Requirement — Express the material as a JSON list of strings, with one string per line and no entries for blank lines.

>>>>>

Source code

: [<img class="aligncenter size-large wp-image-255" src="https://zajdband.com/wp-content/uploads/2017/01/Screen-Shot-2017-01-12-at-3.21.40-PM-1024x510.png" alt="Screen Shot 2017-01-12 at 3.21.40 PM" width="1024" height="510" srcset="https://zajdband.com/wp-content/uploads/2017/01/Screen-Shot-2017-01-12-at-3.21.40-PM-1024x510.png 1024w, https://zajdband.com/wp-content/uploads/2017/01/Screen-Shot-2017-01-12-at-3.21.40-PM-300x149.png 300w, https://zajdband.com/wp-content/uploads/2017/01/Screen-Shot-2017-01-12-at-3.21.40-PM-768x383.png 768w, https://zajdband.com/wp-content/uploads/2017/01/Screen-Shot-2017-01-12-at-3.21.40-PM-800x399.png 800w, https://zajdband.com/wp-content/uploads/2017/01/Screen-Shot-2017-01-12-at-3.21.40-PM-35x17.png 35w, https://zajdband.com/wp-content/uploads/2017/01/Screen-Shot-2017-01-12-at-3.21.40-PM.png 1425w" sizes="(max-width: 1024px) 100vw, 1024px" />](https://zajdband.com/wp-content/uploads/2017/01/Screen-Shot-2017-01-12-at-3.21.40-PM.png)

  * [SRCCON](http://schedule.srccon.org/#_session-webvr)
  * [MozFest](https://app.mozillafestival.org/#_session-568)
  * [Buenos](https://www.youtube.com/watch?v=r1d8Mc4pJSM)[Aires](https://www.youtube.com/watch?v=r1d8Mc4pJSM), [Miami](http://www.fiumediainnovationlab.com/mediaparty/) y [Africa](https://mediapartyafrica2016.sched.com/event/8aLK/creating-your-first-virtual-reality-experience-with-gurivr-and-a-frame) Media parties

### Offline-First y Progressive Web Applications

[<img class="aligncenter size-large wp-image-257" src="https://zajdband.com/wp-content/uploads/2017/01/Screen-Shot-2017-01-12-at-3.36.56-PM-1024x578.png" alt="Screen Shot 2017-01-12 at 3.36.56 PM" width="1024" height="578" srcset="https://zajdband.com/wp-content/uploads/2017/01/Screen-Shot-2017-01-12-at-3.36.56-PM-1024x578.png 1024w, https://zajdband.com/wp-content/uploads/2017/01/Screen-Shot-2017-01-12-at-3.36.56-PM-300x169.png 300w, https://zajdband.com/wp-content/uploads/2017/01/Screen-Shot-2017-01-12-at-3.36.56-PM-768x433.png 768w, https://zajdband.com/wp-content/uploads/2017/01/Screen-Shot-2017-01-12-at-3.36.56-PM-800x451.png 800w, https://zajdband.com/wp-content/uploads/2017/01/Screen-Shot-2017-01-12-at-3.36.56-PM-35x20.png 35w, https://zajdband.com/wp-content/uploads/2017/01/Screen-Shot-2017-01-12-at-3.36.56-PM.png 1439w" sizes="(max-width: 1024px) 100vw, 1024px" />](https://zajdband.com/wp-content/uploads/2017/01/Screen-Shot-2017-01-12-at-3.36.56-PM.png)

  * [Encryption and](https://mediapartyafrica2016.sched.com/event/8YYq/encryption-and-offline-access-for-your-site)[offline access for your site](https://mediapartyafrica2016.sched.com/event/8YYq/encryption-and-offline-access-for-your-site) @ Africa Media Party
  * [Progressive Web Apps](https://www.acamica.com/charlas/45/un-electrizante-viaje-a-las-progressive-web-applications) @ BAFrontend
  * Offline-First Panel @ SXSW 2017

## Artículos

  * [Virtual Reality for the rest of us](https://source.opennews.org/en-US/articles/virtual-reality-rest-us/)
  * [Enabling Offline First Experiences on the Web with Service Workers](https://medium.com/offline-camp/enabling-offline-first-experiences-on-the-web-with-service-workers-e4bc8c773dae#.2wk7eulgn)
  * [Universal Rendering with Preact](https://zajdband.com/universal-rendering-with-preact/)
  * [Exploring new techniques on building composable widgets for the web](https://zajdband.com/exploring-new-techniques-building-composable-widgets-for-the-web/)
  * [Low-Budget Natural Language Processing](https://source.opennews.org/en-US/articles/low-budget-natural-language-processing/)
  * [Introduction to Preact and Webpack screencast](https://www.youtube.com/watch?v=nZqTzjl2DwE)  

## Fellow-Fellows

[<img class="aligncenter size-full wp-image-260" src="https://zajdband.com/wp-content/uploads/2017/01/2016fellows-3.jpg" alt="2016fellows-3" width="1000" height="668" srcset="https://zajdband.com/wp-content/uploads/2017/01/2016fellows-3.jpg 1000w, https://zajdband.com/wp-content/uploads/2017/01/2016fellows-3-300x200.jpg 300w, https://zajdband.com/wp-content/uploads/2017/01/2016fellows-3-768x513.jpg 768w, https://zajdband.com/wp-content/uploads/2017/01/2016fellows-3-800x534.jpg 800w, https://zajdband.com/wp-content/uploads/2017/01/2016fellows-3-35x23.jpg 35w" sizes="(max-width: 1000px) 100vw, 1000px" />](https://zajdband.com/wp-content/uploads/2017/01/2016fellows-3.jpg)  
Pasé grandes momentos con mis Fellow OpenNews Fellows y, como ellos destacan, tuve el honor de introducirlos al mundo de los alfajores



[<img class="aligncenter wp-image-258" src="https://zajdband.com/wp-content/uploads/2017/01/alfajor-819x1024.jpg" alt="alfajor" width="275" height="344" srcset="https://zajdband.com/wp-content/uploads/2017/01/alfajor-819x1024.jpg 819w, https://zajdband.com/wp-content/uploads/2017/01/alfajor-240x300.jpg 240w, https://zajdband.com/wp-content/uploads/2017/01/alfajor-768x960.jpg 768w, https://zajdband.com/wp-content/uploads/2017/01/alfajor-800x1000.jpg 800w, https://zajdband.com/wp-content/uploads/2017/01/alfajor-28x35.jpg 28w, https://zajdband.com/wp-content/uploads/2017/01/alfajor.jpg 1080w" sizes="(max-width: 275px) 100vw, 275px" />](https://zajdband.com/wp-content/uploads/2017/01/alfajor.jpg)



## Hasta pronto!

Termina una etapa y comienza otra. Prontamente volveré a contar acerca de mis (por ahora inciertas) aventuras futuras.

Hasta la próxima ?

<<<<<

Output below —
[
  "Source code",
  ": [<img class=\"aligncenter size-large wp-image-255\" src=\"https://zajdband.com/wp-content/uploads/2017/01/Screen-Shot-2017-01-12-at-3.21.40-PM-1024x510.png\" alt=\"Screen Shot 2017-01-12 at 3.21.40 PM\" width=\"1024\" height=\"510\" srcset=\"https://zajdband.com/wp-content/uploads/2017/01/Screen-Shot-2017-01-12-at-3.21.40-PM-1024x510.png 1024w, https://zajdband.com/wp-content/uploads/2017/01/Screen-Shot-2017-01-12-at-3.21.40-PM-300x149.png 300w, https://zajdband.com/wp-content/uploads/2017/01/Screen-Shot-2017-01-12-at-3.21.40-PM-768x383.png 768w, https://zajdband.com/wp-content/uploads/2017/01/Screen-Shot-2017-01-12-at-3.21.40-PM-800x399.png 800w, https://zajdband.com/wp-content/uploads/2017/01/Screen-Shot-2017-01-12-at-3.21.40-PM-35x17.png 35w, https://zajdband.com/wp-content/uploads/2017/01/Screen-Shot-2017-01-12-at-3.21.40-PM.png 1425w\" sizes=\"(max-width: 1024px) 100vw, 1024px\" />](https://zajdband.com/wp-content/uploads/2017/01/Screen-Shot-2017-01-12-at-3.21.40-PM.png)",
  "  * [SRCCON](http://schedule.srccon.org/#_session-webvr)",
  "  * [MozFest](https://app.mozillafestival.org/#_session-568)",
  "  * [Buenos](https://www.youtube.com/watch?v=r1d8Mc4pJSM)[Aires](https://www.youtube.com/watch?v=r1d8Mc4pJSM), [Miami](http://www.fiumediainnovationlab.com/mediaparty/) y [Africa](https://mediapartyafrica2016.sched.com/event/8aLK/creating-your-first-virtual-reality-experience-with-gurivr-and-a-frame) Media parties",
  "### Offline-First y Progressive Web Applications",
  "[<img class=\"aligncenter size-large wp-image-257\" src=\"https://zajdband.com/wp-content/uploads/2017/01/Screen-Shot-2017-01-12-at-3.36.56-PM-1024x578.png\" alt=\"Screen Shot 2017-01-12 at 3.36.56 PM\" width=\"1024\" height=\"578\" srcset=\"https://zajdband.com/wp-content/uploads/2017/01/Screen-Shot-2017-01-12-at-3.36.56-PM-1024x578.png 1024w, https://zajdband.com/wp-content/uploads/2017/01/Screen-Shot-2017-01-12-at-3.36.56-PM-300x169.png 300w, https://zajdband.com/wp-content/uploads/2017/01/Screen-Shot-2017-01-12-at-3.36.56-PM-768x433.png 768w, https://zajdband.com/wp-content/uploads/2017/01/Screen-Shot-2017-01-12-at-3.36.56-PM-800x451.png 800w, https://zajdband.com/wp-content/uploads/2017/01/Screen-Shot-2017-01-12-at-3.36.56-PM-35x20.png 35w, https://zajdband.com/wp-content/uploads/2017/01/Screen-Shot-2017-01-12-at-3.36.56-PM.png 1439w\" sizes=\"(max-width: 1024px) 100vw, 1024px\" />](https://zajdband.com/wp-content/uploads/2017/01/Screen-Shot-2017-01-12-at-3.36.56-PM.png)",
  "  * [Encryption and](https://mediapartyafrica2016.sched.com/event/8YYq/encryption-and-offline-access-for-your-site)[offline access for your site](https://mediapartyafrica2016.sched.com/event/8YYq/encryption-and-offline-access-for-your-site) @ Africa Media Party",
  "  * [Progressive Web Apps](https://www.acamica.com/charlas/45/un-electrizante-viaje-a-las-progressive-web-applications) @ BAFrontend",
  "  * Offline-First Panel @ SXSW 2017",
  "## Artículos",
  "  * [Virtual Reality for the rest of us](https://source.opennews.org/en-US/articles/virtual-reality-rest-us/)",
  "  * [Enabling Offline First Experiences on the Web with Service Workers](https://medium.com/offline-camp/enabling-offline-first-experiences-on-the-web-with-service-workers-e4bc8c773dae#.2wk7eulgn)",
  "  * [Universal Rendering with Preact](https://zajdband.com/universal-rendering-with-preact/)",
  "  * [Exploring new techniques on building composable widgets for the web](https://zajdband.com/exploring-new-techniques-building-composable-widgets-for-the-web/)",
  "  * [Low-Budget Natural Language Processing](https://source.opennews.org/en-US/articles/low-budget-natural-language-processing/)",
  "  * [Introduction to Preact and Webpack screencast](https://www.youtube.com/watch?v=nZqTzjl2DwE)  ",
  "## Fellow-Fellows",
  "[<img class=\"aligncenter size-full wp-image-260\" src=\"https://zajdband.com/wp-content/uploads/2017/01/2016fellows-3.jpg\" alt=\"2016fellows-3\" width=\"1000\" height=\"668\" srcset=\"https://zajdband.com/wp-content/uploads/2017/01/2016fellows-3.jpg 1000w, https://zajdband.com/wp-content/uploads/2017/01/2016fellows-3-300x200.jpg 300w, https://zajdband.com/wp-content/uploads/2017/01/2016fellows-3-768x513.jpg 768w, https://zajdband.com/wp-content/uploads/2017/01/2016fellows-3-800x534.jpg 800w, https://zajdband.com/wp-content/uploads/2017/01/2016fellows-3-35x23.jpg 35w\" sizes=\"(max-width: 1000px) 100vw, 1000px\" />](https://zajdband.com/wp-content/uploads/2017/01/2016fellows-3.jpg)  ",
  "Pasé grandes momentos con mis Fellow OpenNews Fellows y, como ellos destacan, tuve el honor de introducirlos al mundo de los alfajores",
  "[<img class=\"aligncenter wp-image-258\" src=\"https://zajdband.com/wp-content/uploads/2017/01/alfajor-819x1024.jpg\" alt=\"alfajor\" width=\"275\" height=\"344\" srcset=\"https://zajdband.com/wp-content/uploads/2017/01/alfajor-819x1024.jpg 819w, https://zajdband.com/wp-content/uploads/2017/01/alfajor-240x300.jpg 240w, https://zajdband.com/wp-content/uploads/2017/01/alfajor-768x960.jpg 768w, https://zajdband.com/wp-content/uploads/2017/01/alfajor-800x1000.jpg 800w, https://zajdband.com/wp-content/uploads/2017/01/alfajor-28x35.jpg 28w, https://zajdband.com/wp-content/uploads/2017/01/alfajor.jpg 1080w\" sizes=\"(max-width: 275px) 100vw, 275px\" />](https://zajdband.com/wp-content/uploads/2017/01/alfajor.jpg)",
  "## Hasta pronto!",
  "Termina una etapa y comienza otra. Prontamente volveré a contar acerca de mis (por ahora inciertas) aventuras futuras.",
  "Hasta la próxima ?"
]